Из-за общей тенденции к усложнению, в том числе взаимосвязей между элементами, глобализации и коварной штуки, которая зовется «эффективность» и заставляет людей ходить по краю пропасти, влияние Черных лебедей неизбежно растет. Прибавьте сюда консультантов и бизнес-школы. Одна проблема может застопорить весь проект, поэтому в целом проекты слабы настолько, насколько слабы самые слабые звенья в их логистических цепочках (яркий эффект негативной выпуклости). Мир все менее предсказуем, при этом мы все больше полагаемся на технологии, в которых полно ошибок и путаных взаимосвязей, отчего поведение этих технологий все труднее оценивать, не говоря уж о том, чтобы предсказывать.
Главный виновник тут – информационная экономика. Бент Фливберг, уже упоминавшийся специалист по строительству мостов и дорог, открыл еще одну закономерность. Проблема увеличения издержек и задержек встает куда острее, когда в дело вступают информационные технологии (ИТ): по большому счету расходы увеличиваются именно на использование компьютеров, так что этот фактор стоит упомянуть особо. Впрочем, и в отношении тех проектов, которые не перегружены ИТ, задержки случаются все чаще.
Между тем логика тут простая: вина лежит все на том же эффекте негативной выпуклости, это непосредственная и очевидная причина. Как и в примере с полетами, ошибки сказываются на проектах асимметрично.

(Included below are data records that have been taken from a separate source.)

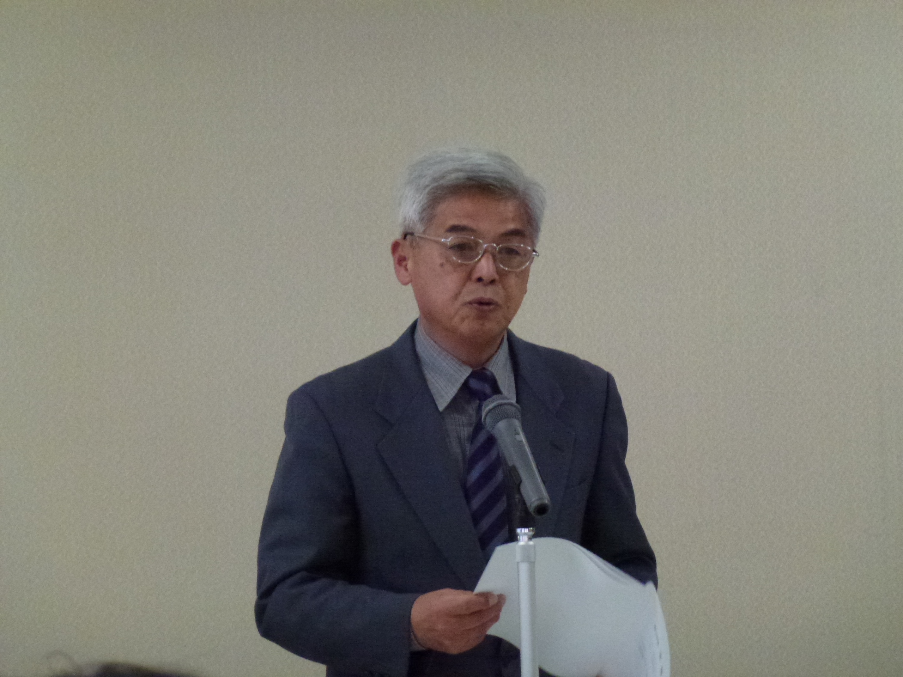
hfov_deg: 9.2
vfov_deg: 6.9
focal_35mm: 214
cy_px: 338
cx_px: 452
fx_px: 5582
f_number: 5.5
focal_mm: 38.3
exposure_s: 1/100
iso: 800
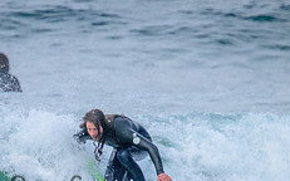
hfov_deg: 1.0
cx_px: 63
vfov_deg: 0.6
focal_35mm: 2050
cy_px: 184
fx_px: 16190
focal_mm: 800
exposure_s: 1/1600
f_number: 11
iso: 2800
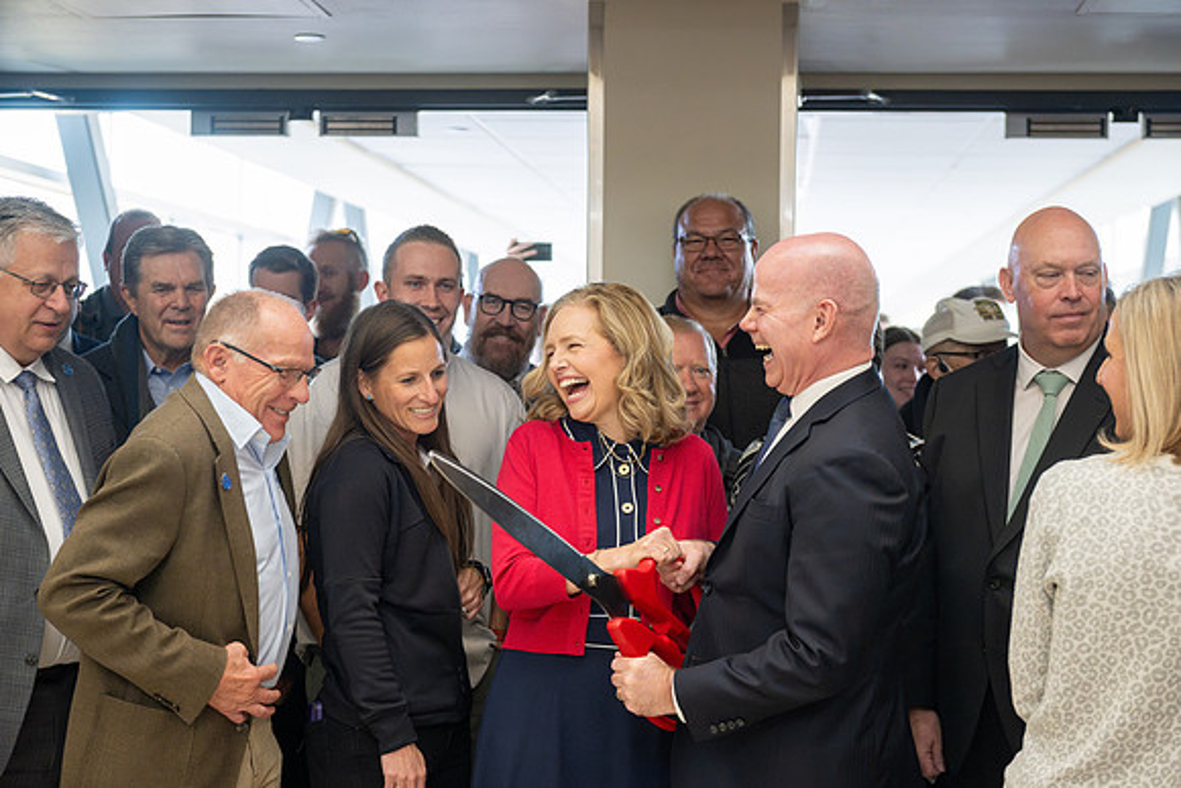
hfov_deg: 30.5
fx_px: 2166
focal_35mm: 66
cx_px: 590
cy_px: 394
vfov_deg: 20.6
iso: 4000
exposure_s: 1/320
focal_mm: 66
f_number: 4
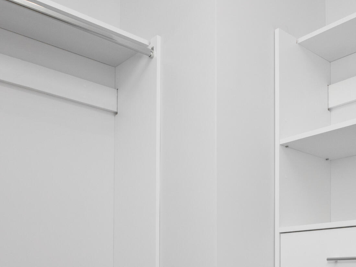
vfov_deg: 31.5
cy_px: 274
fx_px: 432
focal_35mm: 42
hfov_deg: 44.7
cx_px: 157
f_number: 9
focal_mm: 16
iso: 400
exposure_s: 1/250
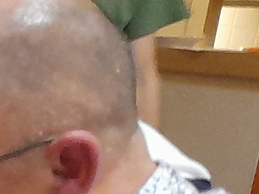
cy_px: 431
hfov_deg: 7.9
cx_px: -663
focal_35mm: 191
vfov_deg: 7.4
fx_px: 1429
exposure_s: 1/50
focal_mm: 4.6
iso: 400
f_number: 2
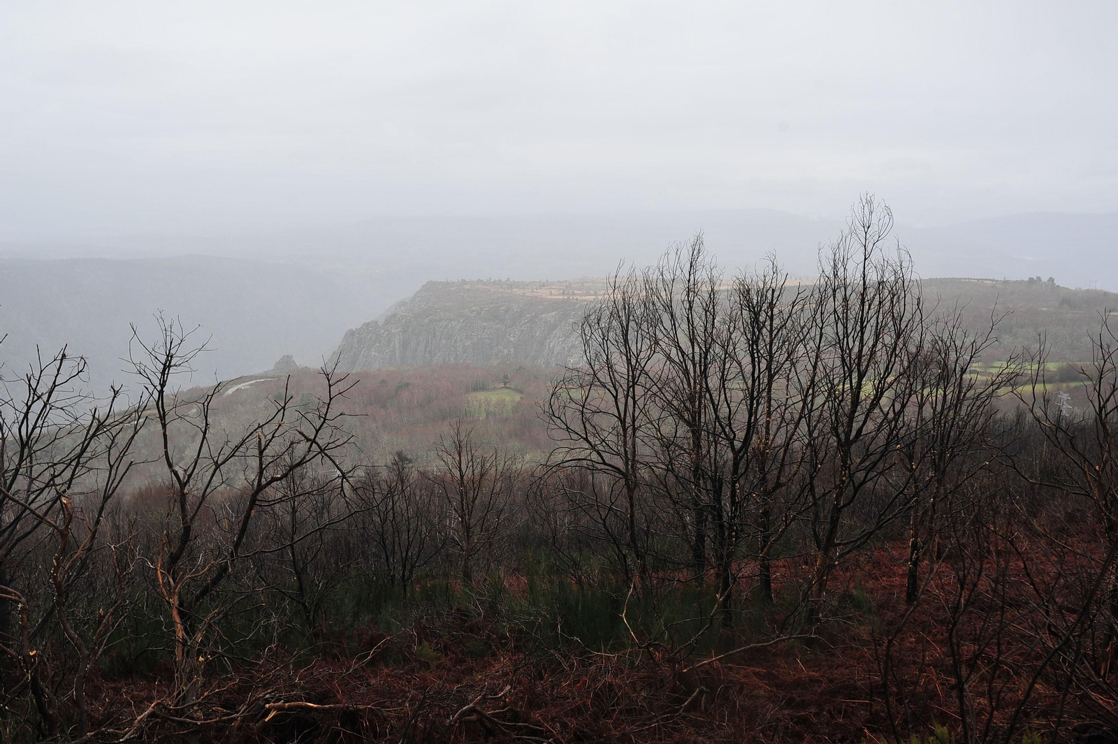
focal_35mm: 35
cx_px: 559
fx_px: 1086
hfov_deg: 54.5
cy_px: 372
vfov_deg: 37.8
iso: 400
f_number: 6.3
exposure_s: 1/100
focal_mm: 35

Ни один психолог, рассуждавший об «ошибочном планировании», не понял того, что это вовсе не психологическая проблема и речь идет не о человеческом факторе; ошибки заложены в нелинейной структуре проектов. Время не бывает отрицательной величиной, а значит, трехмесячный проект не может быть реализован за нулевой или отрицательный временной промежуток. Поэтому на оси времени, которое движется слева направо, ошибки скапливаются справа, а не слева. Будь неопределенность линейной, мы бы видели, что некоторые проекты завершаются существенно раньше срока (и прилетали бы на место иногда куда раньше, а иногда куда позже). Но в реальности все не так.
Война, дефицит и дефицит
Считалось, что Первая мировая война продлится всего несколько месяцев; когда она закончилась, Франция и Британия были по уши в долгах; к ужасам войны, страданиям и разрушениям добавлялись финансовые издержки – эти страны потратили по крайней мере в десять раз больше средств, чем намеревались. То же самое случилось во время Второй мировой войны, из-за которой британский внешний долг вырос; особенно много королевство задолжало США.

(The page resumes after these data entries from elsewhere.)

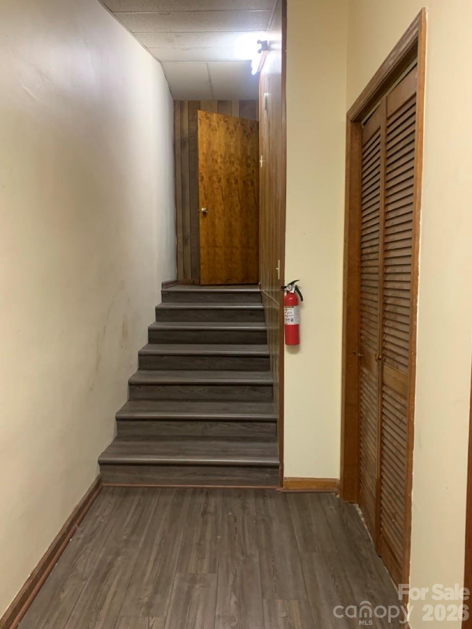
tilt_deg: -6.0
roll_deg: -0.8
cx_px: 236
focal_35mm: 26
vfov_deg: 67.3
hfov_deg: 53.1
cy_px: 314
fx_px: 473
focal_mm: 4.25
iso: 250
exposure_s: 1/60
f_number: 1.8
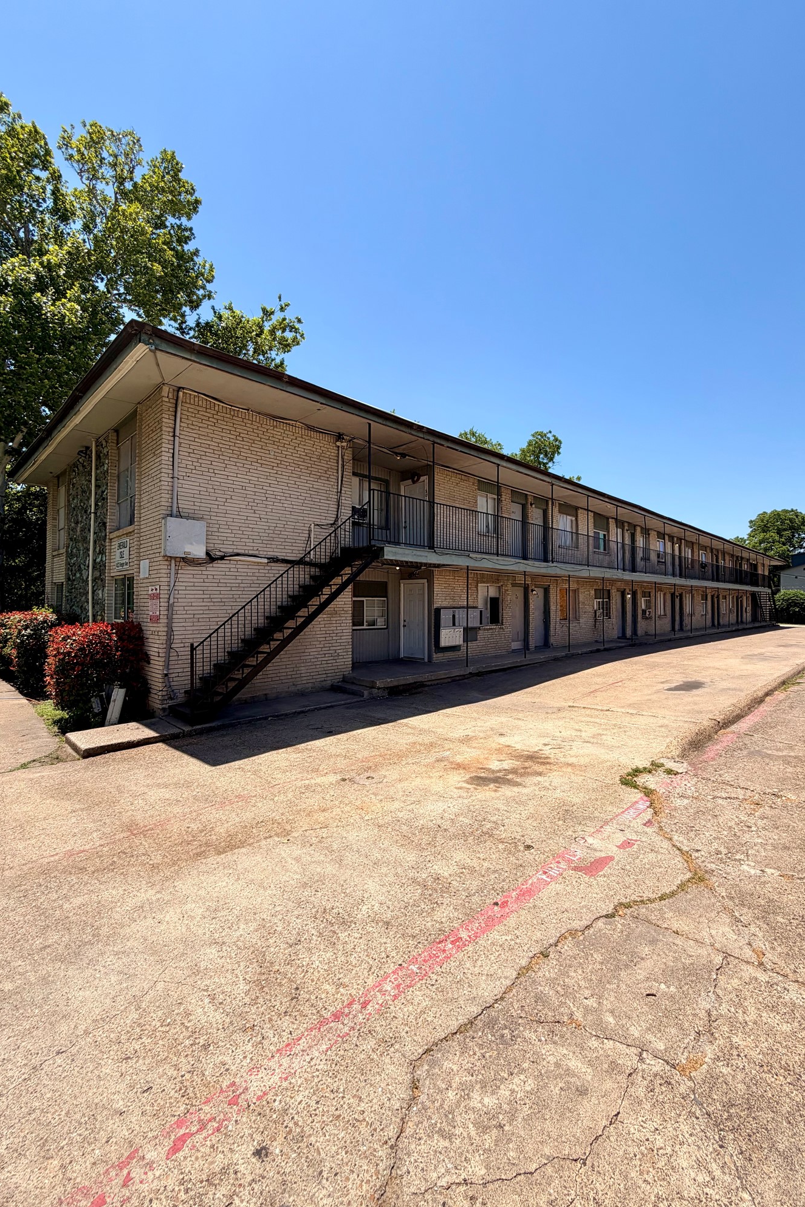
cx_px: 436
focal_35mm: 15
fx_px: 503
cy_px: 593
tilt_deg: +1.7
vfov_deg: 100.4
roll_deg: -0.2
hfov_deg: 77.2
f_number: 2.2
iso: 20
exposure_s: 1/942
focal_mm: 2.22
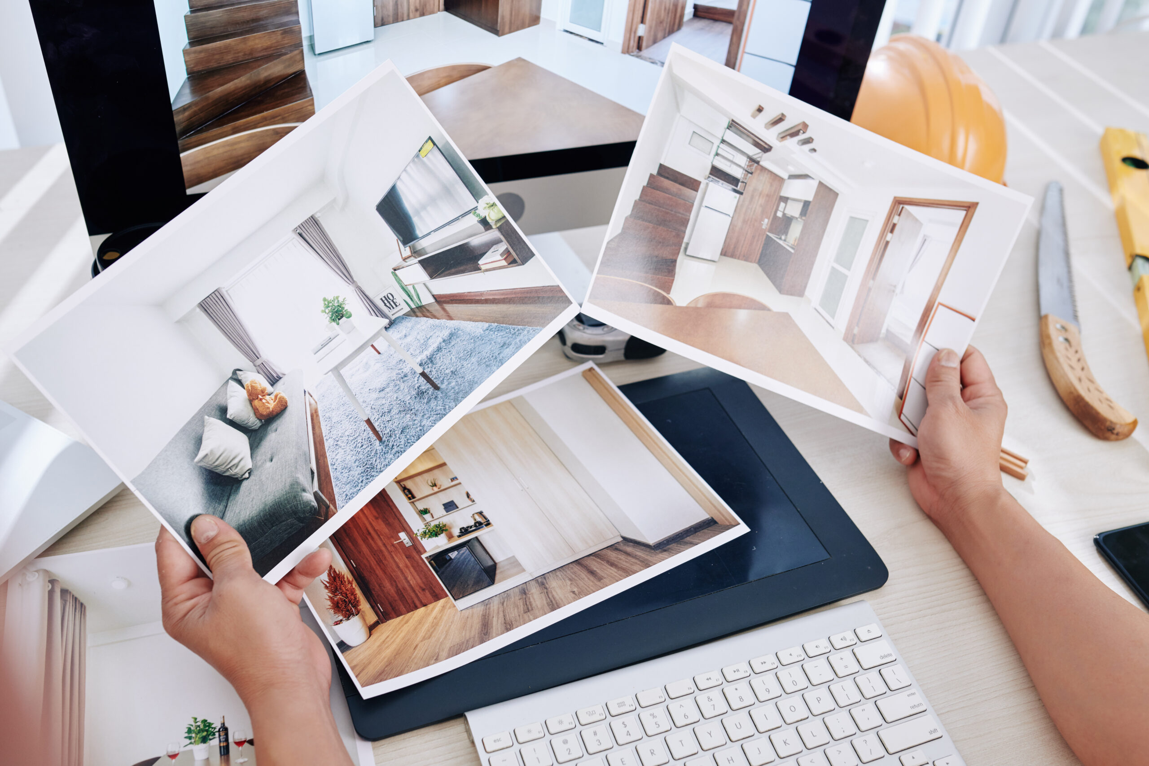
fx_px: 1117
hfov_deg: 54.4
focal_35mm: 35
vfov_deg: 37.9
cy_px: 383
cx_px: 574
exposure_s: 1/50
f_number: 4.5
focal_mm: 35
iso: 400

Америка попала в аналогичное положение с войной в Ираке – Джордж Буш и его друзья решили, что война обойдется в 30–60 миллиардов долларов, но на сегодняшний день, если учесть все косвенные издержки, она отняла у США больше двух триллионов долларов – косвенные издержки увеличивались, порождали все новые взрывоопасные цепочки взаимодействий, и каждая такая цепочка увеличивала расходы, а не уменьшала их. Опять же, сложность плюс асимметрия (плюс типчики вроде Джорджа Буша-младшего) приводят в итоге к накапливающимся ошибкам.
Чем больше у вас армия, тем непропорционально больше будет перерасход средств.

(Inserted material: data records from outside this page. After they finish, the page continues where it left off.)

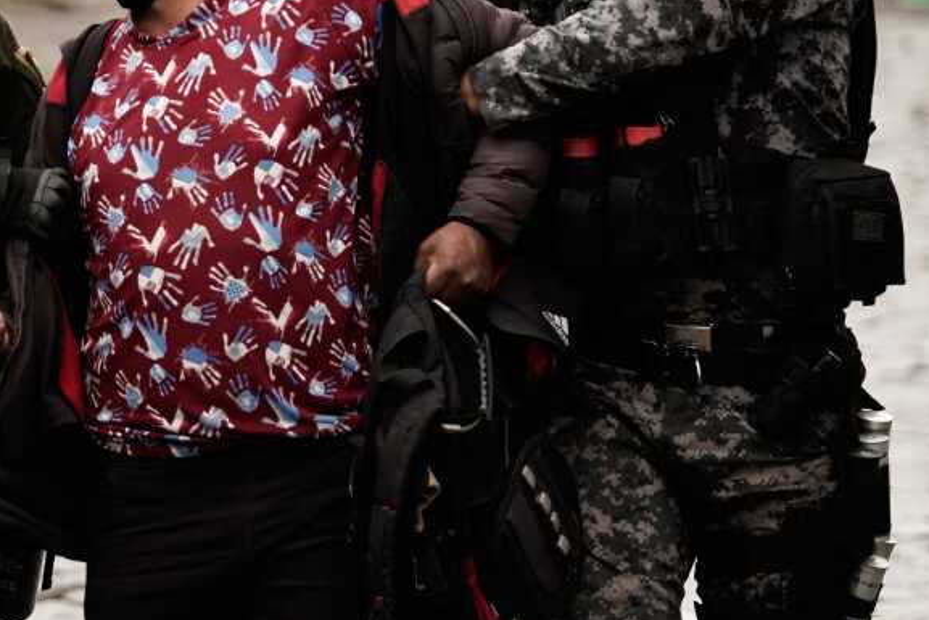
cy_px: 70
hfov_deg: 3.7
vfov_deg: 2.4
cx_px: 187
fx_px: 14540
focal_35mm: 563
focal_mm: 295.7
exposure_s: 1/1000
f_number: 6.3
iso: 1600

Пример с войнами – при которых ошибки возрастают в двадцать и более раз – всего лишь демонстрирует, насколько власти недооценивают взрывную нелинейность (эффект выпуклости) и почему им не стоит доверять финансы и вообще любые крупномасштабные решения. Вместе с тем властям вовсе не нужна война, чтобы подложить нам такую свинью, как дефицит бюджета: недооценка расходов на государственные проекты – это хронический недуг по той же причине, по которой 98 процентов современных проектов ведут к перерасходу средств. Государство в итоге тратит куда больше, чем нам говорят. Отсюда – мое золотое правило для любой власти: никаких долгов, только жесткий баланс доходов и расходов.